[Items listed in a dataset]
..........

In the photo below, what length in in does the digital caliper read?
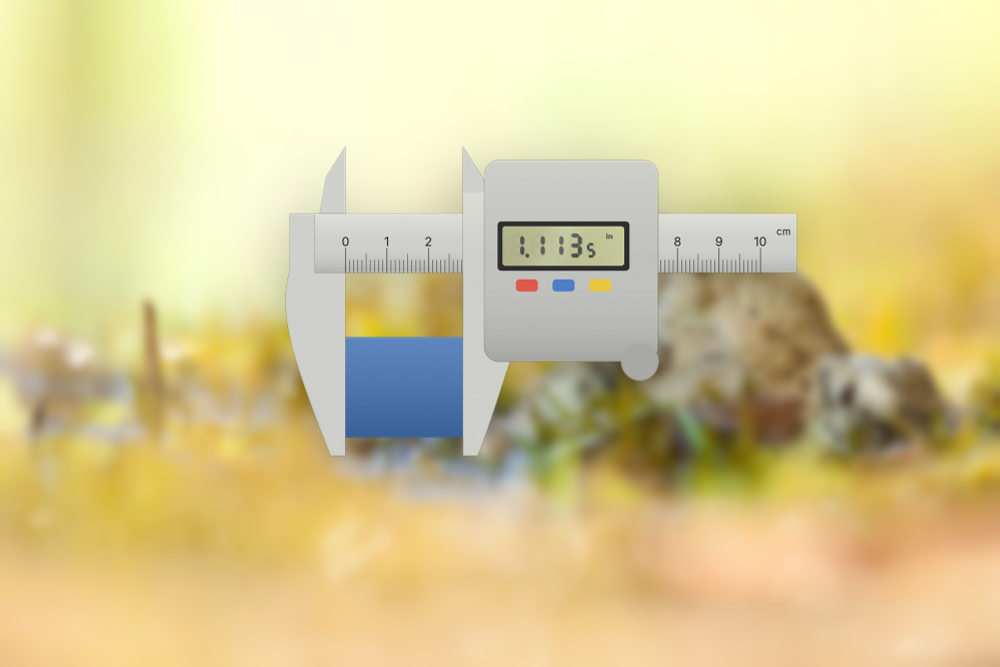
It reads 1.1135 in
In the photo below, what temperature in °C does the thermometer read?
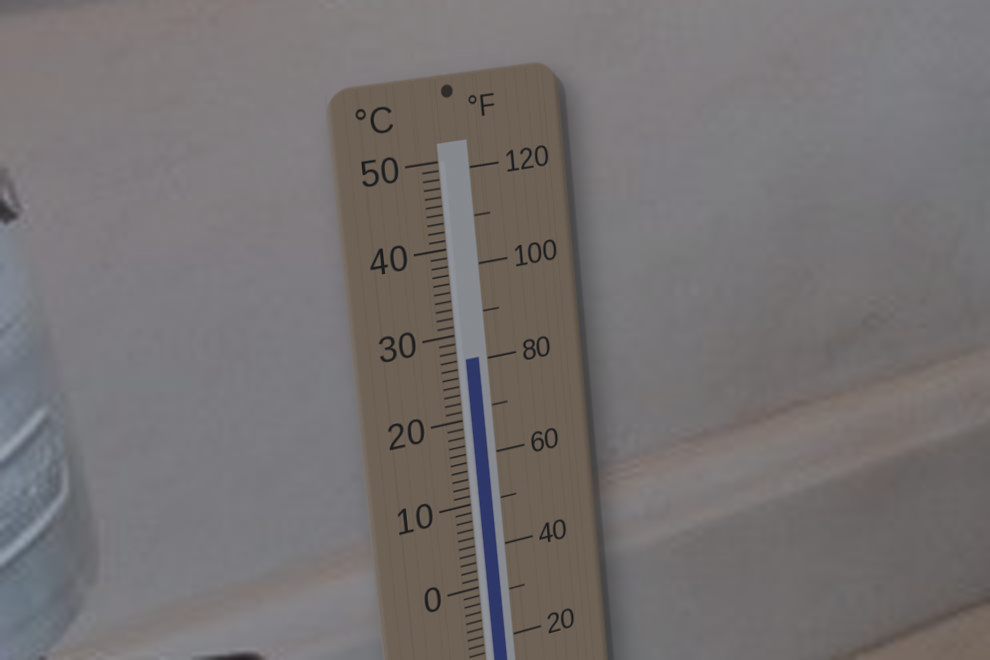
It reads 27 °C
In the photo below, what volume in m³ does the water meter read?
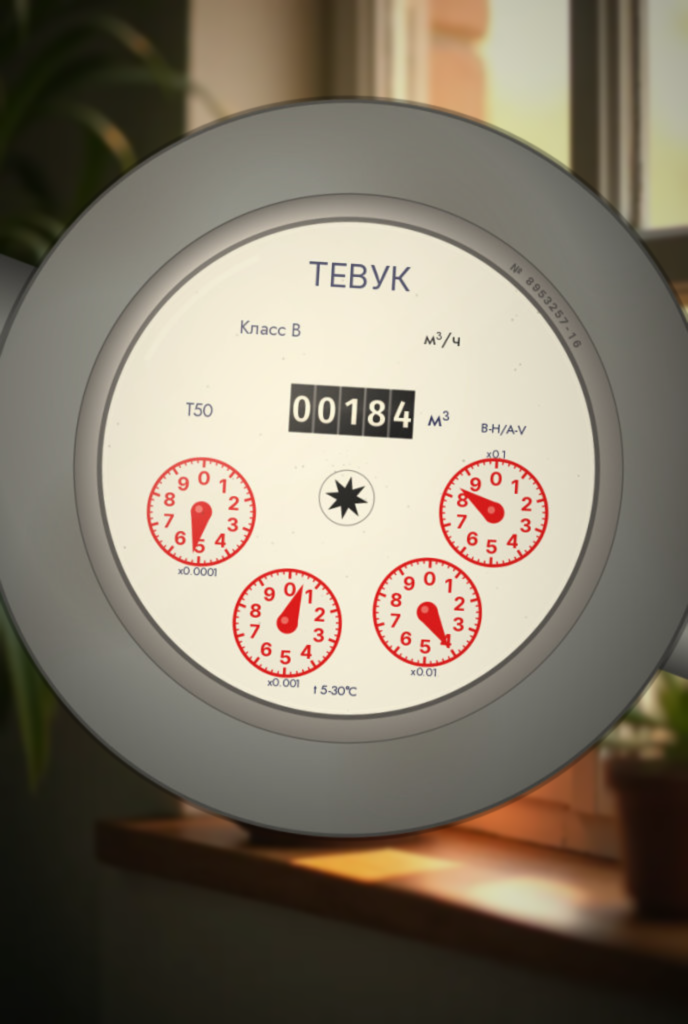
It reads 184.8405 m³
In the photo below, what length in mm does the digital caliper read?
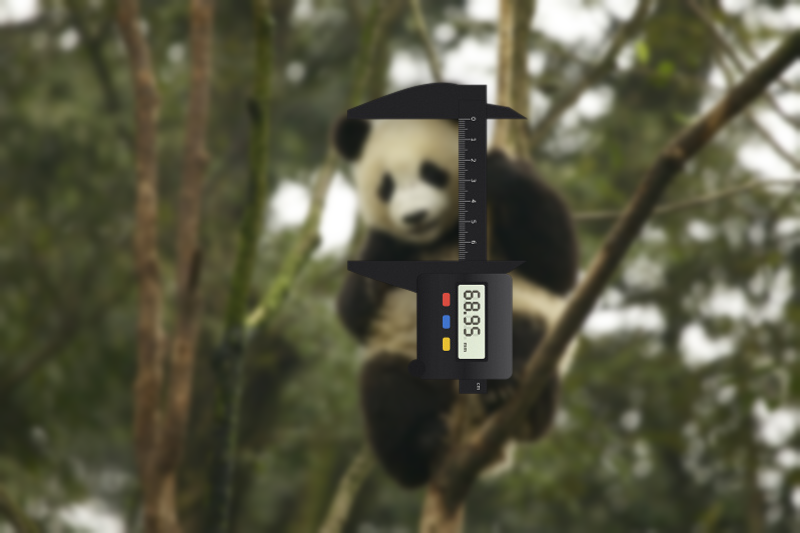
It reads 68.95 mm
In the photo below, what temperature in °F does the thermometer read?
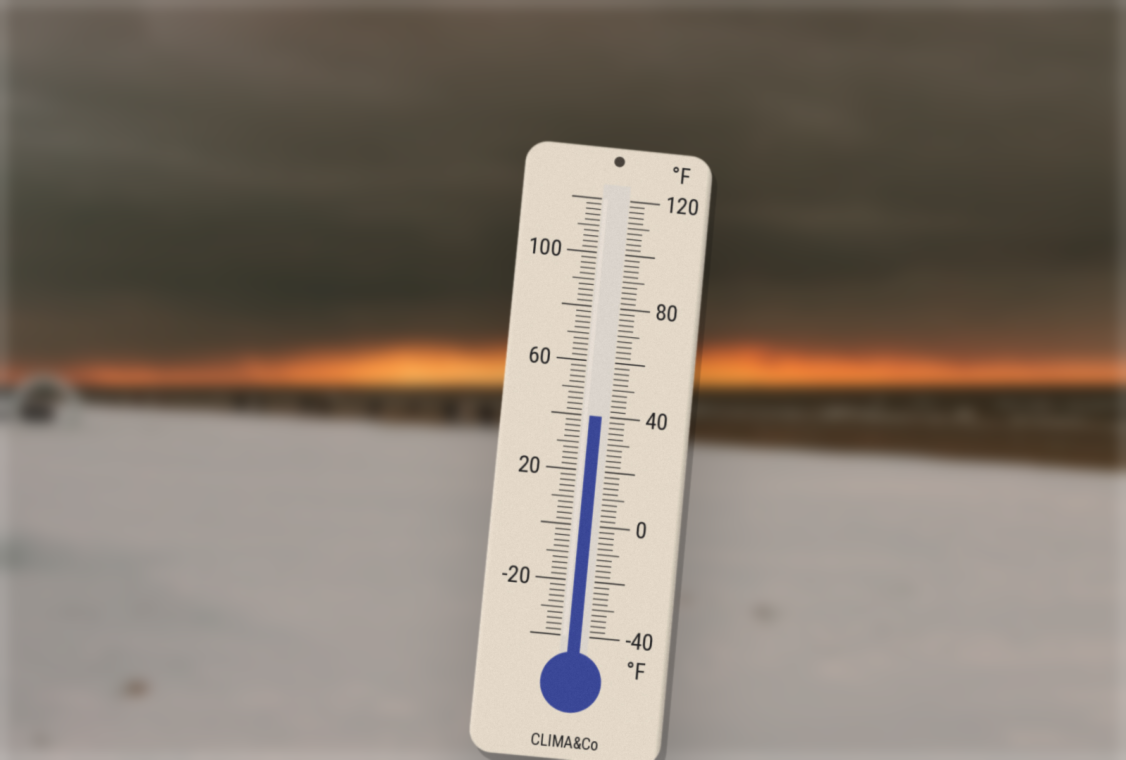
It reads 40 °F
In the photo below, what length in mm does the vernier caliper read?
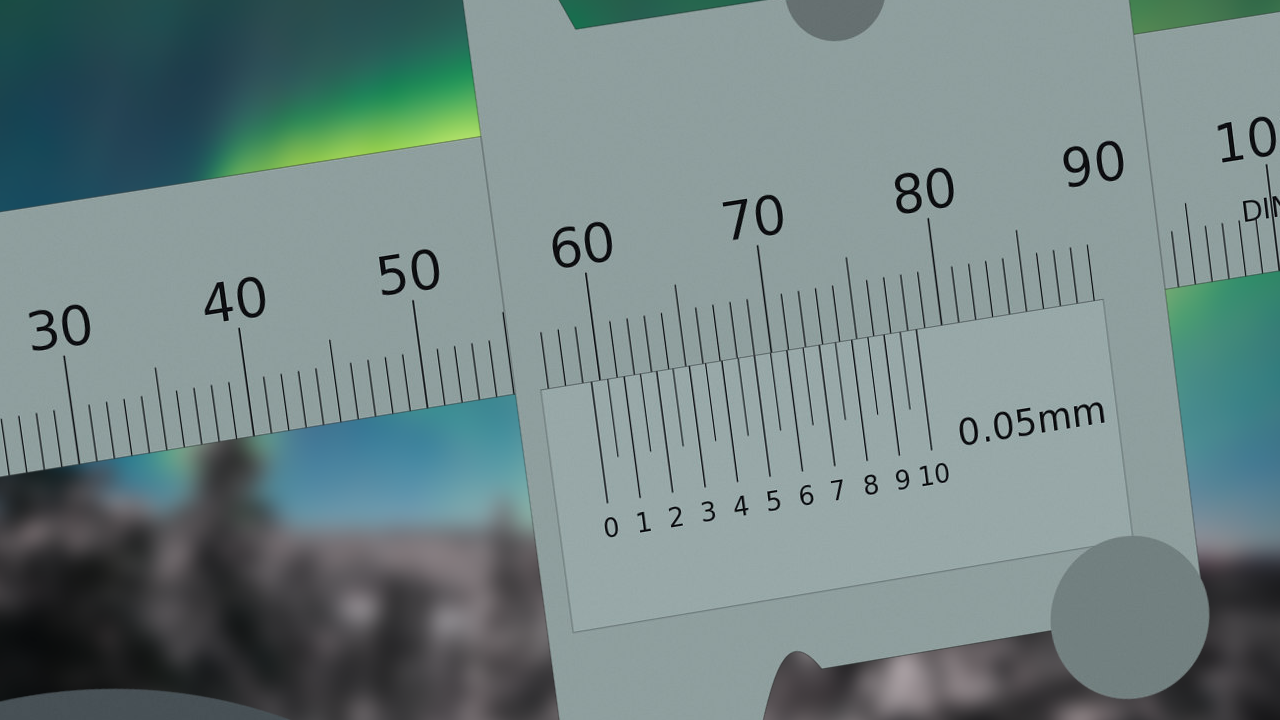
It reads 59.5 mm
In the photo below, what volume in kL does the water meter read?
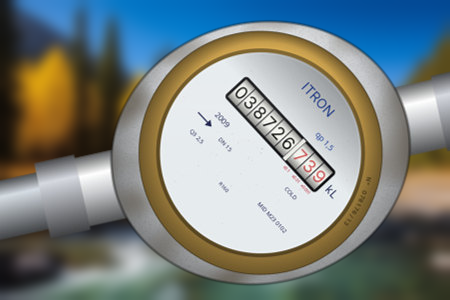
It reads 38726.739 kL
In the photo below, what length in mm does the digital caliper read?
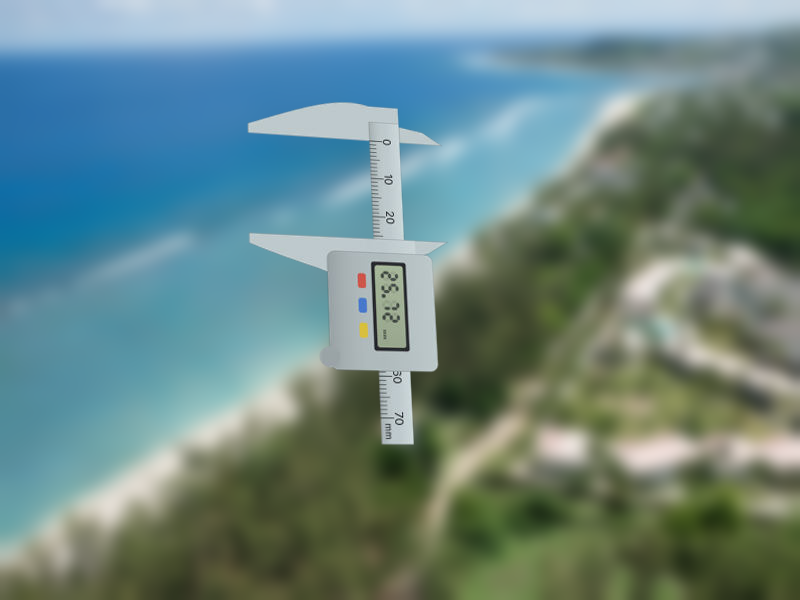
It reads 25.72 mm
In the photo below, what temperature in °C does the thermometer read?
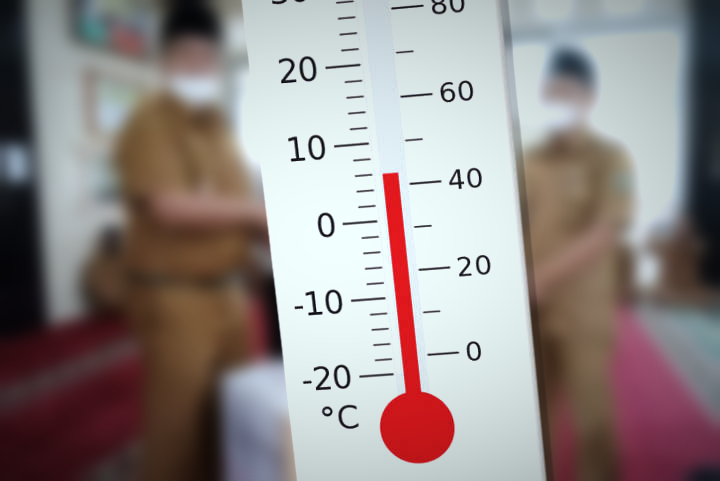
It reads 6 °C
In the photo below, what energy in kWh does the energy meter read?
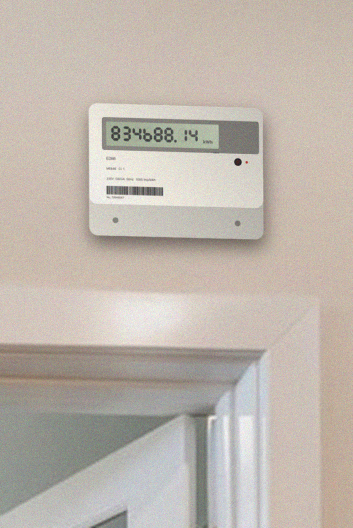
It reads 834688.14 kWh
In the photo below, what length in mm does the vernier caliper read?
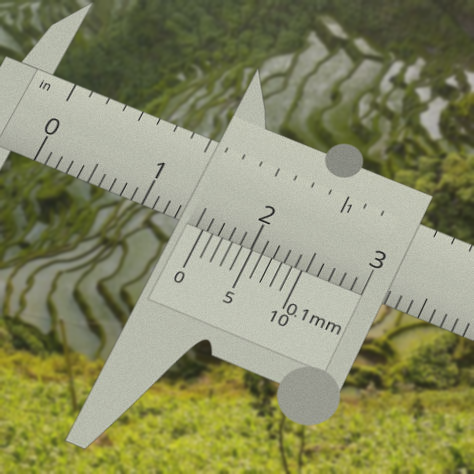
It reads 15.6 mm
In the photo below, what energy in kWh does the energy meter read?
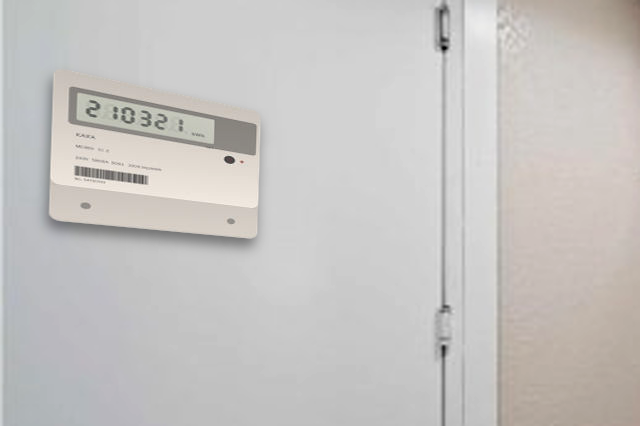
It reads 210321 kWh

..........

» **PROMPT**: Rewrite the records above with each "digital caliper" replaced by "electronic caliper" and nothing else altered, leaving out the pictures.

» **SOLUTION**:
In the photo below, what length in in does the electronic caliper read?
It reads 1.1135 in
In the photo below, what temperature in °C does the thermometer read?
It reads 27 °C
In the photo below, what volume in m³ does the water meter read?
It reads 184.8405 m³
In the photo below, what length in mm does the electronic caliper read?
It reads 68.95 mm
In the photo below, what temperature in °F does the thermometer read?
It reads 40 °F
In the photo below, what length in mm does the vernier caliper read?
It reads 59.5 mm
In the photo below, what volume in kL does the water meter read?
It reads 38726.739 kL
In the photo below, what length in mm does the electronic caliper read?
It reads 25.72 mm
In the photo below, what temperature in °C does the thermometer read?
It reads 6 °C
In the photo below, what energy in kWh does the energy meter read?
It reads 834688.14 kWh
In the photo below, what length in mm does the vernier caliper read?
It reads 15.6 mm
In the photo below, what energy in kWh does the energy meter read?
It reads 210321 kWh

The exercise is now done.